# Goal 1
Retype the records, beginning at their first line and stopping after the line that contains "collection date: 1951-04-09/1951-04-12", with each line reproduced unchanged.
* BEGIN Quoted text *
Actor Earl Cameron Featured By British Media

October 18, 2018

Earl Cameron was recently featured in the official UK Black History Month Magazine, with an interview by Bermudian Stacee Smith detailing the legendary actor’s multifaceted and impressive journey taking place over his 101 years.

That honour comes alongside a video feature by the BBC which focuses on Mr. Cameron as the first black actor to ever appear in a British film, with the barrier breaking actor recounting some of his experiences acting and how those experiences were saturated by the racism of the time.

In describing the “Black Hollywood: “They’ve Gotta Have Us” documentary, the BBC says, “The film takes us back on a journey of discovery with three of the most revered and celebrated professionals to have graced the silver screen – Harry Belafonte [91], Earl Cameron [101] and Diahann Carroll [83] – sharing with us honest, candid recollections about what it was like to be a pioneer in a white world.”

BBC features Mr. Cameron as the first black actor to appear in a British film:

In the UK, Black History Month is celebrated in October, and the magazine article says, “For decades the legendary British/Bermudian actor Earl Cameron CBE – who celebrated his 101st birthday on August 8th 2018 – graced the stage and cinema screens with his presence in films such as Pool of London [1951], Thunderball [1965], The Interpreter [2005] and Inception [2010].
* END Quoted text *
# Goal 2
Echo the full article about actor Earl Cameron word for word.
* BEGIN Data in this exercise *
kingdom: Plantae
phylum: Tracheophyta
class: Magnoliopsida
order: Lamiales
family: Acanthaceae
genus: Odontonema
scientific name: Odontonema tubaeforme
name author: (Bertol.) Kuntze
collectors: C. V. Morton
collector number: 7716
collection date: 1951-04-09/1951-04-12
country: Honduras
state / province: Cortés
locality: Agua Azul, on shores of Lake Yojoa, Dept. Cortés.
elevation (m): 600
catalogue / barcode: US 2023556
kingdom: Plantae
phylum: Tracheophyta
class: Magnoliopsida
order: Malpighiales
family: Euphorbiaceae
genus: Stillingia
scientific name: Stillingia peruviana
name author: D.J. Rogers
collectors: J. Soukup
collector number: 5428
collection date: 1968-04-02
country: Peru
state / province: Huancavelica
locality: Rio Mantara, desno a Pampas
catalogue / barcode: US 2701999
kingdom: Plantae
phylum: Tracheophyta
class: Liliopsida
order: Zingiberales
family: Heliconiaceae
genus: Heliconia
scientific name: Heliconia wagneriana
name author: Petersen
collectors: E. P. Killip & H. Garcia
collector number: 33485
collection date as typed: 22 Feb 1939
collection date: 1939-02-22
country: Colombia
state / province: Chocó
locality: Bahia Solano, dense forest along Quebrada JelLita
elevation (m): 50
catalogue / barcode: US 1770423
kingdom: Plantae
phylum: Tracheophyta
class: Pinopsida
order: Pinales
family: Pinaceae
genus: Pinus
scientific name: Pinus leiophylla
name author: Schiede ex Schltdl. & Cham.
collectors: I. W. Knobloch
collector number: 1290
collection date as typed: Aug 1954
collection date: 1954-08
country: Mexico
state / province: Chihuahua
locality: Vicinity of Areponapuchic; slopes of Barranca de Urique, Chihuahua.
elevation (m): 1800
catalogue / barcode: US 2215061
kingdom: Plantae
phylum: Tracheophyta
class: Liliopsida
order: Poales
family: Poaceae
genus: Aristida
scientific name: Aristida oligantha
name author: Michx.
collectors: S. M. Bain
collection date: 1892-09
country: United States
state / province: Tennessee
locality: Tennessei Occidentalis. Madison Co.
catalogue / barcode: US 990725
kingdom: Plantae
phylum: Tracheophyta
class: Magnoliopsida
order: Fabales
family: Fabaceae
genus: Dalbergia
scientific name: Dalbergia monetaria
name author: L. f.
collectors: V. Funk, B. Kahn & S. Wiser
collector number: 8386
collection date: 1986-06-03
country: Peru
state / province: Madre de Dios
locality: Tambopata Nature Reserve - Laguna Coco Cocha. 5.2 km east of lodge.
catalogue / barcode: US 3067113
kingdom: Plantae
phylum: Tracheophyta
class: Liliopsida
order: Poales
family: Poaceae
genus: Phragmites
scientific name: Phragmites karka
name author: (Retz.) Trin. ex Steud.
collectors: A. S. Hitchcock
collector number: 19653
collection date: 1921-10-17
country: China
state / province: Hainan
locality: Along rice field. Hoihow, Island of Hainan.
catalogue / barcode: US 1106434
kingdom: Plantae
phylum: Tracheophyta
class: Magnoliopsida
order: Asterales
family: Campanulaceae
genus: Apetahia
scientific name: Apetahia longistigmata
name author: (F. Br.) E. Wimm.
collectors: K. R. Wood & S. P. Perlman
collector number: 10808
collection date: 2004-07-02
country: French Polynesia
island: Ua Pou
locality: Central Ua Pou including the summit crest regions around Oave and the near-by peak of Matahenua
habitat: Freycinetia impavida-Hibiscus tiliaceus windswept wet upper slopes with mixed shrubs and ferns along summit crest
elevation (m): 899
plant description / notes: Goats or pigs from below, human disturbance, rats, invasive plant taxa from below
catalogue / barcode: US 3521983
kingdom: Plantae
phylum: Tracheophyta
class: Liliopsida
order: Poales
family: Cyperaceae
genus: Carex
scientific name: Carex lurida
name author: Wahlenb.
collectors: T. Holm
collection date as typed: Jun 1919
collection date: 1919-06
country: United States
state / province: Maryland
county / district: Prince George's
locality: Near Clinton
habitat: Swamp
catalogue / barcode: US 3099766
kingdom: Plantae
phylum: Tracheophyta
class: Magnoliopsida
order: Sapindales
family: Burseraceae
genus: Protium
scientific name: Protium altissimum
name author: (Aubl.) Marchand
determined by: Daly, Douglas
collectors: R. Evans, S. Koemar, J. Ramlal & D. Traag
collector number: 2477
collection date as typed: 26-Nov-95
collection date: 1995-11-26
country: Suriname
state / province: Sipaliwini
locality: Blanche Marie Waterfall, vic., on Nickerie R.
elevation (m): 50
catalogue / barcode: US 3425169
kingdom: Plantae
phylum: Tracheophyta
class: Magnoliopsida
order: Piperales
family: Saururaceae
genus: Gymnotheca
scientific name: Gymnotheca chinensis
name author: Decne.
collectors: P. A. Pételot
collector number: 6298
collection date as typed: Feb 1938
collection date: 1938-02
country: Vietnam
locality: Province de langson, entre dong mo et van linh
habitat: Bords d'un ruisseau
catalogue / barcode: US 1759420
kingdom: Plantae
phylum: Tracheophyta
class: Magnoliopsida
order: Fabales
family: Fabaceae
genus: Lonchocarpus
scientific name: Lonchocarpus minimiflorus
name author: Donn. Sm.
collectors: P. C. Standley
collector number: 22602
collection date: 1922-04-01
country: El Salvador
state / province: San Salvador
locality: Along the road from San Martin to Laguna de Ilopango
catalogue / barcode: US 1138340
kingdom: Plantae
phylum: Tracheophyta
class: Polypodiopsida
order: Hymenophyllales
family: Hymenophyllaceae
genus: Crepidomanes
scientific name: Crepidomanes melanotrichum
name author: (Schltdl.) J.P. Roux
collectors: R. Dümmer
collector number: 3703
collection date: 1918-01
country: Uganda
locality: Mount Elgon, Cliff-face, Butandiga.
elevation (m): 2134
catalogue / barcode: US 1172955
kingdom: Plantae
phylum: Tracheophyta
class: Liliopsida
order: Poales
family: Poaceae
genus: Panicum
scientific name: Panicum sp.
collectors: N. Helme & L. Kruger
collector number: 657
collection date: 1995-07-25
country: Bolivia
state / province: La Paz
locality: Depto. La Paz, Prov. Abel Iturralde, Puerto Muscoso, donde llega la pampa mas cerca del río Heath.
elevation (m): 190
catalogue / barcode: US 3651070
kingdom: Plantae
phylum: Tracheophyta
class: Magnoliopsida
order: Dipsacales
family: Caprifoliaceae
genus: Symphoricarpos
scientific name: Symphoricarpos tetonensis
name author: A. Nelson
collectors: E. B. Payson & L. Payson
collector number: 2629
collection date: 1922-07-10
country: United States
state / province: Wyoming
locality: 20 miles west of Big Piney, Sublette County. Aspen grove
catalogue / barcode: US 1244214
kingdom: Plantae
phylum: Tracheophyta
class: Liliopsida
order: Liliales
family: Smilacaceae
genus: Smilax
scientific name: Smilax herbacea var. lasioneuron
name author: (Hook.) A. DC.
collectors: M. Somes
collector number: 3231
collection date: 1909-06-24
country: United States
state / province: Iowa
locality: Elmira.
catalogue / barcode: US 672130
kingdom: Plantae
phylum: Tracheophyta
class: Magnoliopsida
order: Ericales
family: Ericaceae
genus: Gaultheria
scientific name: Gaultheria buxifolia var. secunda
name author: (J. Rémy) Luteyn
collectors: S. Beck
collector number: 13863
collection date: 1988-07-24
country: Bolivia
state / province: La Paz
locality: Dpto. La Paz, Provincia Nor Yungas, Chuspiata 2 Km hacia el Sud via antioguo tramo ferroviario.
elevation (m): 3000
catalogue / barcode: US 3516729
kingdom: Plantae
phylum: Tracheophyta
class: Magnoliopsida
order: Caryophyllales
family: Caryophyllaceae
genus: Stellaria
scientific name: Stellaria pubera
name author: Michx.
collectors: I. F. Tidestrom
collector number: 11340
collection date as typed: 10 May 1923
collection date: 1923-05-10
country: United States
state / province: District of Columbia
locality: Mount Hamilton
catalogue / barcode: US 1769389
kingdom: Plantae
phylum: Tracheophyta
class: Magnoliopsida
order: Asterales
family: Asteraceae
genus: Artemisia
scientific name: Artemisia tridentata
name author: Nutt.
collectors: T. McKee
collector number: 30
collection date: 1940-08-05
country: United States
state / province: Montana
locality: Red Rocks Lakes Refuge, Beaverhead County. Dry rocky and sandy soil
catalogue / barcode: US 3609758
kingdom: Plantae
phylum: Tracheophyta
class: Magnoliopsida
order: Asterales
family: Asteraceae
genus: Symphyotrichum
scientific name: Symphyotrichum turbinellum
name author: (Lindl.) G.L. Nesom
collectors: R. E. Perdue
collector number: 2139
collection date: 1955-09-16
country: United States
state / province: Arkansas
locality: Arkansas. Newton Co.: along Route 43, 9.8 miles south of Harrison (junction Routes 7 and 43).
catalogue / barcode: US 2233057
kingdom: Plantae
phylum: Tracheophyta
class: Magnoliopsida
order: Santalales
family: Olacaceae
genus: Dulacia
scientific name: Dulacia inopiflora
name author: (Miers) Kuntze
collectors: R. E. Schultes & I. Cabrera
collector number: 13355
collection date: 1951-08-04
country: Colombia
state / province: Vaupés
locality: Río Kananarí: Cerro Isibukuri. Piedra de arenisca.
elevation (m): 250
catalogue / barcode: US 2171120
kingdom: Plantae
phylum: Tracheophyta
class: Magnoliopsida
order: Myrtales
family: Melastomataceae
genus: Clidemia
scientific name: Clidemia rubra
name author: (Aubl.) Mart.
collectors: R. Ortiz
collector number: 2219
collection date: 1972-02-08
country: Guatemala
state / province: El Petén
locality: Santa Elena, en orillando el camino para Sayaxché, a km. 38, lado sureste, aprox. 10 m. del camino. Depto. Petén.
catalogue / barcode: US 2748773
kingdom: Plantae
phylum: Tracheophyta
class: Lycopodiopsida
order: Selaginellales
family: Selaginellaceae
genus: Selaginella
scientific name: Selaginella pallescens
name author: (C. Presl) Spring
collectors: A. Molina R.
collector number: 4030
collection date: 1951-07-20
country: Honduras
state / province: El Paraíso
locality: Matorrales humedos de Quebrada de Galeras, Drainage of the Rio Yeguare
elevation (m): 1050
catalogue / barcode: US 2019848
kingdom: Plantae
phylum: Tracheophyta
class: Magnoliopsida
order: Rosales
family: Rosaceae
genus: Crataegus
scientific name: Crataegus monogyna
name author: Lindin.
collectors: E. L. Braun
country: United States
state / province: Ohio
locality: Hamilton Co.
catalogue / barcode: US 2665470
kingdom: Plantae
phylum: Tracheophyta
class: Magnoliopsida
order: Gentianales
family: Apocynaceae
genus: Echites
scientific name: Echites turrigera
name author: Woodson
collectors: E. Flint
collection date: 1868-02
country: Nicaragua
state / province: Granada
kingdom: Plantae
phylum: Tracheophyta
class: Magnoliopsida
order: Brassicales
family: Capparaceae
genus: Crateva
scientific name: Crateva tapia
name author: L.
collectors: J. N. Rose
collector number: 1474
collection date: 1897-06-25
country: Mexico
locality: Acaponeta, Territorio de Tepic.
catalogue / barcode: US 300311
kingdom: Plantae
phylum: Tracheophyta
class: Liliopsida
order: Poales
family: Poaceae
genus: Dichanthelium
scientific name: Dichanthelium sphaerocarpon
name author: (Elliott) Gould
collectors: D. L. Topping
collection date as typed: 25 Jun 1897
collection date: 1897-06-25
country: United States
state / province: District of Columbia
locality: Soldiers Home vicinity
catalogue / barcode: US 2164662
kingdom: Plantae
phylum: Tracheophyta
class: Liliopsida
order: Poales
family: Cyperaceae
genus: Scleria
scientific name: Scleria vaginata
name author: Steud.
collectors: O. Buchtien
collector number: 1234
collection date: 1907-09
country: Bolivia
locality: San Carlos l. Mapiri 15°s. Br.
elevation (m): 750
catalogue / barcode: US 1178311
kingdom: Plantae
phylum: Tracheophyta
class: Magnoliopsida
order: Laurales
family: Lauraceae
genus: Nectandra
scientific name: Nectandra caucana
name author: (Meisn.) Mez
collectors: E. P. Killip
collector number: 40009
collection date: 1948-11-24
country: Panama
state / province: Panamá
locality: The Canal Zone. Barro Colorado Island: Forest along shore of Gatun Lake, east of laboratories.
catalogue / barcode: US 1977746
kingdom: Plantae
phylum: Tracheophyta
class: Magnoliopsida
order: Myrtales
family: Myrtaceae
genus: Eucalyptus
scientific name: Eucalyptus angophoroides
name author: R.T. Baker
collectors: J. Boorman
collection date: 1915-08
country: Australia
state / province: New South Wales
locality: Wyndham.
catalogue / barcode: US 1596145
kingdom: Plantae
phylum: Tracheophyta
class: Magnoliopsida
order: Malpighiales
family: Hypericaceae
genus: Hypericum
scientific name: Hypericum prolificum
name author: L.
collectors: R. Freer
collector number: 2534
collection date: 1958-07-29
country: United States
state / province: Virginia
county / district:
* END Data in this exercise *
# Written response 1
kingdom: Plantae
phylum: Tracheophyta
class: Magnoliopsida
order: Lamiales
family: Acanthaceae
genus: Odontonema
scientific name: Odontonema tubaeforme
name author: (Bertol.) Kuntze
collectors: C. V. Morton
collector number: 7716
collection date: 1951-04-09/1951-04-12

# Written response 2
Actor Earl Cameron Featured By British Media

October 18, 2018

Earl Cameron was recently featured in the official UK Black History Month Magazine, with an interview by Bermudian Stacee Smith detailing the legendary actor’s multifaceted and impressive journey taking place over his 101 years.

That honour comes alongside a video feature by the BBC which focuses on Mr. Cameron as the first black actor to ever appear in a British film, with the barrier breaking actor recounting some of his experiences acting and how those experiences were saturated by the racism of the time.

In describing the “Black Hollywood: “They’ve Gotta Have Us” documentary, the BBC says, “The film takes us back on a journey of discovery with three of the most revered and celebrated professionals to have graced the silver screen – Harry Belafonte [91], Earl Cameron [101] and Diahann Carroll [83] – sharing with us honest, candid recollections about what it was like to be a pioneer in a white world.”

BBC features Mr. Cameron as the first black actor to appear in a British film:

In the UK, Black History Month is celebrated in October, and the magazine article says, “For decades the legendary British/Bermudian actor Earl Cameron CBE – who celebrated his 101st birthday on August 8th 2018 – graced the stage and cinema screens with his presence in films such as Pool of London [1951], Thunderball [1965], The Interpreter [2005] and Inception [2010].